Bia Souza x Raz Hershko (judô) — vitória de Hershko

O segundo duelo do judô era, na prática, uma final olímpica remontada. Em Paris-2024, Bia Souza conquistou o ouro justamente diante da israelense Raz Hershko, atual número 1 do mundo no peso-pesado. A revanche, portanto, tinha peso de acerto de contas entre as duas melhores da divisão.

Desta vez, quem levou a melhor foi Hershko. Num combate tenso e equilibrado, a israelense marcou um yuko já no golden score e virou o roteiro de 2024, cravando o único triunfo internacional da noite sobre uma brasileira. Foi a única derrota da casa em cinco lutas.

Felipe “Preguiça” Pena x Nicholas Meregali (jiu-jitsu) — vitória de Preguiça

Felipe “Preguiça” Pena e Nicholas Meregali na apresentação para o duelo de jiu-jitsu no Spaten Fight Night 3.
Felipe “Preguiça” Pena e Nicholas Meregali na apresentação para o duelo de jiu-jitsu no Spaten Fight Night 3.

A estreia do jiu-jitsu no Spaten Fight Night não poderia ter roteiro mais aguardado pelos fãs da arte suave. Felipe “Preguiça” Pena e Nicholas Meregali, dois multicampeões mundiais, se enfrentaram pela terceira vez no tatame para dar mais um capítulo a uma das rivalidades mais acirradas e duradouras da modalidade nos últimos anos.

No confronto no-gi da categoria pesadíssimo, o equilíbrio prometido se confirmou, e a decisão ficou nas mãos dos árbitros.

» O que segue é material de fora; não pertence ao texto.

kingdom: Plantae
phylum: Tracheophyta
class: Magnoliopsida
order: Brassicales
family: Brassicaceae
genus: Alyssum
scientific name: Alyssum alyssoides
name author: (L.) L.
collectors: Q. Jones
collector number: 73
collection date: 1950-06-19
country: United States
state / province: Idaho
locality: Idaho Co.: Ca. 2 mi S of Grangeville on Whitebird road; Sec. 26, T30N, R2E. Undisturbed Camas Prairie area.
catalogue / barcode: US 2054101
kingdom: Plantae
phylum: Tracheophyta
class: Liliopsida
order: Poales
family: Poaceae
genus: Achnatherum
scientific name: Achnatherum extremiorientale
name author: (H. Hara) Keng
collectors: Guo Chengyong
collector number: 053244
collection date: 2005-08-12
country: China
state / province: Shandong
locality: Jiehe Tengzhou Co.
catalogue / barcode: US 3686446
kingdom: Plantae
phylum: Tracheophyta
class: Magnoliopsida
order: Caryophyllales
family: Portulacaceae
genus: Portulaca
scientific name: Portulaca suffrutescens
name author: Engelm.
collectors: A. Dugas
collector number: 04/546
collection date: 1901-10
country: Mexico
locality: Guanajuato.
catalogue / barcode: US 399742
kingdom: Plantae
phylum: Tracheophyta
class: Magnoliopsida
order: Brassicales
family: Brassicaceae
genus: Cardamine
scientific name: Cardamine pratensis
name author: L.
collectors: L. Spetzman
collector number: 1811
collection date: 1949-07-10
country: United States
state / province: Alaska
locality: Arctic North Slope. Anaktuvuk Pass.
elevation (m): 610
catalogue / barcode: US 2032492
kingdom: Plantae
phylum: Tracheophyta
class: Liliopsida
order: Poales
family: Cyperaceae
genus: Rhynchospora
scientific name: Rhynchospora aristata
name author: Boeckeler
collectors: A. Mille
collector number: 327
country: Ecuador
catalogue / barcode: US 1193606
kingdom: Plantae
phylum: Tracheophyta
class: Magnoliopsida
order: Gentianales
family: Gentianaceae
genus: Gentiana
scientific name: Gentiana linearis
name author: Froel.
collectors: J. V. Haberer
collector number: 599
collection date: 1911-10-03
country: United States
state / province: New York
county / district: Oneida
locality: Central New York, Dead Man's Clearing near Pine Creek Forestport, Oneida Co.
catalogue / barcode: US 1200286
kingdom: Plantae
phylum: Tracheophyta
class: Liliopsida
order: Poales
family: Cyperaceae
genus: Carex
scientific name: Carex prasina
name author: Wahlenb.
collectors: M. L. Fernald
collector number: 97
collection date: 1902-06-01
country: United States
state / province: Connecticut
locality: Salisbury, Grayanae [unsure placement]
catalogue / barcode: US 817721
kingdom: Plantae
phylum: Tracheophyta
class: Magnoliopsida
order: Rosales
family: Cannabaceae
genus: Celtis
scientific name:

Pela pontuação apertada de 29 a 28, Felipe Pena levou a melhor — e, pela primeira vez, teve a mão erguida diante do desafeto, colocando um ponto final na trilogia com gosto de acerto de contas.

Com casa cheia, transmissão em rede nacional e um card que passeou por três modalidades diferentes, a 3ª edição do Spaten Fight Night confirmou a fórmula que virou sua marca: reunir boxe, judô e jiu-jitsu numa só noite de gala. No fim, coroou os grandes nomes do cartel diante de uma torcida brasileira que saiu do Pacaembu com muito o que comemorar.